The Moon is a Harsh Mistress — Silly Book Challenge, Part 1

I’ve been challenged by a friend on one of the walled garden social media sites to list seven (?) books so that identity thieves can get started figuring out the answers to my security questions. Maybe he’s getting a cut of the take. But I’m too loyal a friend to respond with utter fabrications. The books I list here will be 100% truthful. Trust me.

I’m not sure I understand what the rules for this game are, so (for the first seven books at least) I’ll only post works of fiction.

Number one is obvious. Like, nothing-else-comes-close obvious. To wit, Robert Heinlein’s The Moon is a Harsh Mistress.

Naturally, no sooner did Kevin challenge me to this dumb contest than he stole my thunder, or tried to. Notice, however, that my cover is from a significantly older edition than his. I have an even older one (below), but I don’t read it, to protect the spine. I also have the hardcover, and the Audible book, and Kindle. I even have a PDF of Tim Minear’s script for a movie adaptation.
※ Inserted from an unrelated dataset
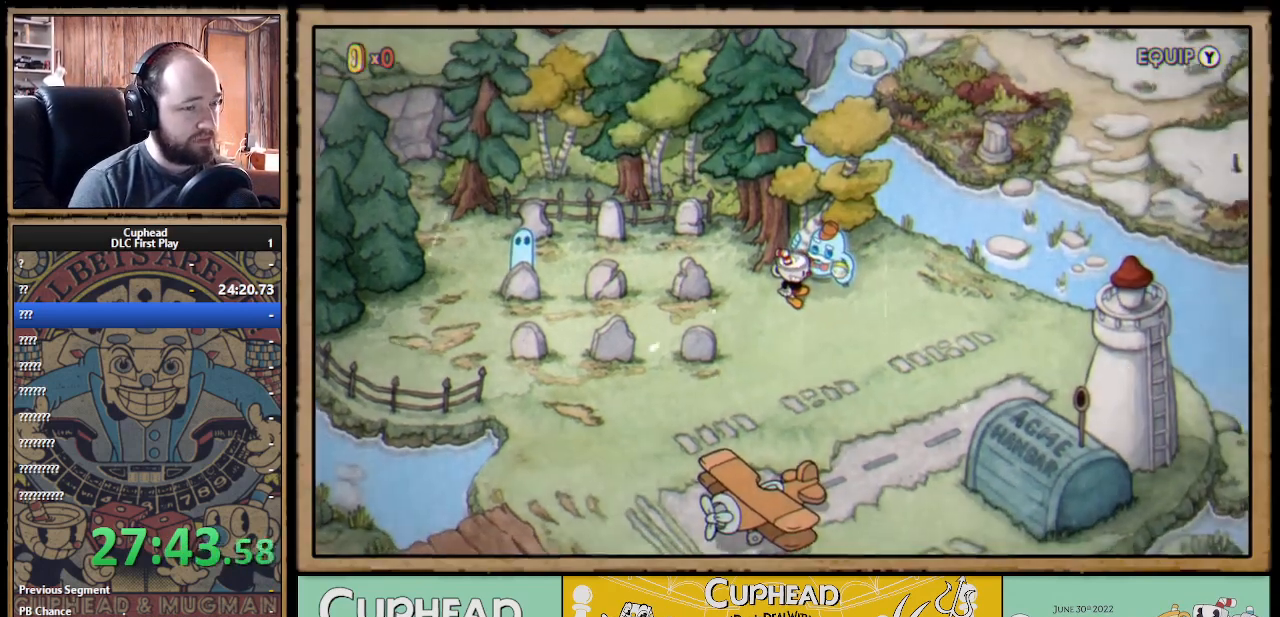
{"buttons": ["Y"], "left_stick": "center", "right_stick": "center", "events": [[400, "DPAD_DOWN", "up"], [400, "Y", "down"]]}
paperback, harcover, Audible, and Kindle editions.

I first read The Moon is a Harsh Mistress in 9th grade. I almost didn’t. At first, I only read a couple of pages, because the protagonist narrates the book in some kind of weird more-or-less Russian. (Imagine if Lt. Chekov were to dictate all the Captain’s Log entries on Star Trek.) Reading that was work, and I’m opposed to doing that, so I nearly gave up. But my friend Daniel Henderson, who’d already read it, convinced me to make the effort, so I #persisted. And it was worth it.
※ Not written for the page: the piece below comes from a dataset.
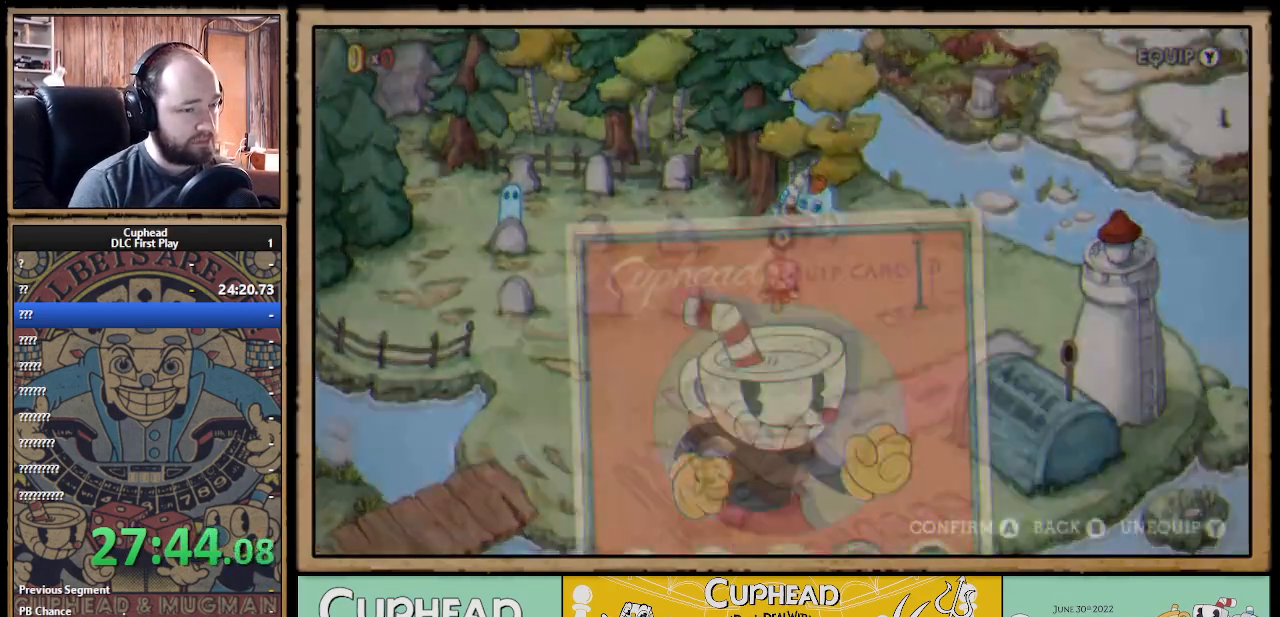
{"buttons": [], "left_stick": "center", "right_stick": "center", "events": [[33, "Y", "up"], [267, "DPAD_RIGHT", "down"], [367, "DPAD_RIGHT", "up"]]}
In P.E., we were playing baseball, so Daniel and I would take positions way out in the outfield and talk about the book. Periodically one of the jocks in class would yell at us that a ball was headed toward the outfield and we’d have to stop and deal with the ball before going back to talking. I remember doing a book report on The Moon is a Harsh Mistress in an English class that year. I don’t remember how the teacher responded, but my grades that semester were 4 C’s and 2 D’s, so it must not have impressed my teacher.
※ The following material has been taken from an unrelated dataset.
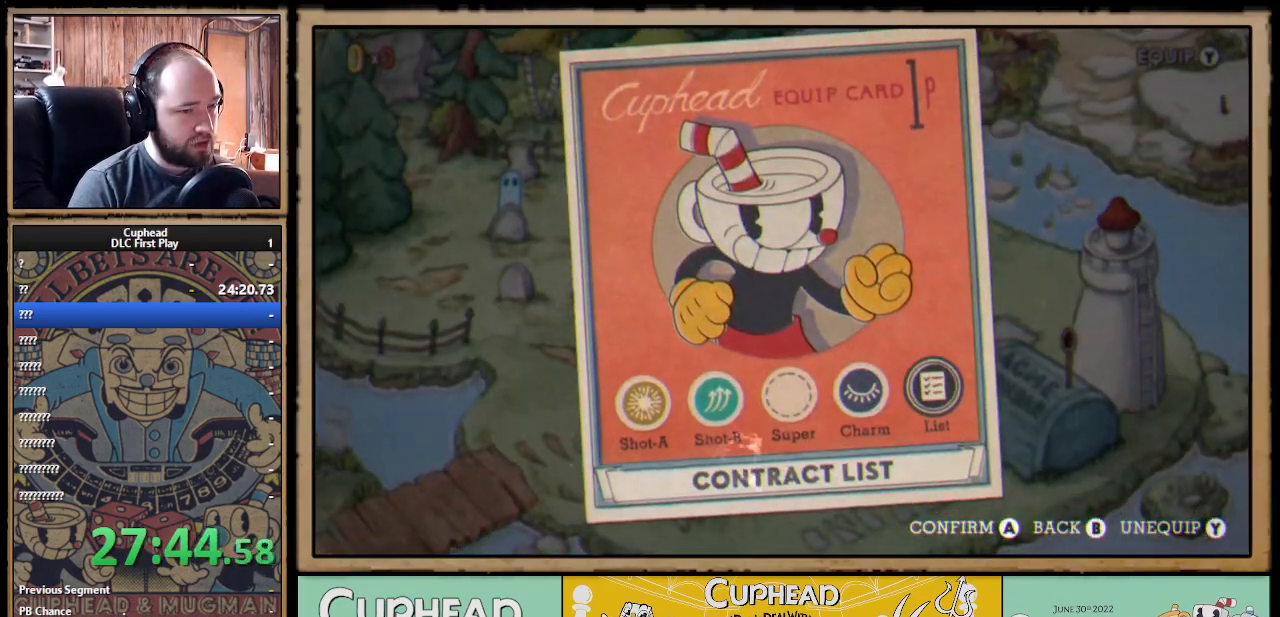
{"buttons": [], "left_stick": "center", "right_stick": "center", "events": [[100, "DPAD_LEFT", "down"], [150, "A", "down"], [217, "DPAD_LEFT", "up"], [300, "A", "up"]]}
By the time I got to college—which I did, eventually, despite a less than stellar 9th grade GPA—I had probably read it 20 times. I could hand the book to someone and ask them to open it at random and read a sentence, and I would respond with the next one. It’s that good. And I’m that much of a geek.

The technological details haven’t aged well, although they did influence my career. Long before I studied computer science, I had become skeptical of monolithic systems design; a natural alternative for me was the Unix philosophy of small sharp tools, and, later, distributed systems. But Heinlein was usually wrong about the science fiction. (To use Peter Thiel’s language, he was usually too bullish about atoms and, if not bearish then insufficiently bullish, about bits.)

What Heinlein got right was the politics. (I don’t want to spoil it, but TMIAHM is not, despite what you may have heard, or read on the cover of the hardcover edition above, the story of people who set up a libertarian paradise on the moon. Quite the contrary, they destroy one. Because it had to be done. Sigh.)

But Heinlein also raises non-political questions. I’ll mention just two. First, what is a marriage? What constitutes one, what is its purpose, and what support ought society give it? Second, what is a soul? Can an artificial intelligence be alive? If it did, would it have rights? Could it be noble?

If you don’t like this book then, sorry, we just can’t be friends. Have a nice life.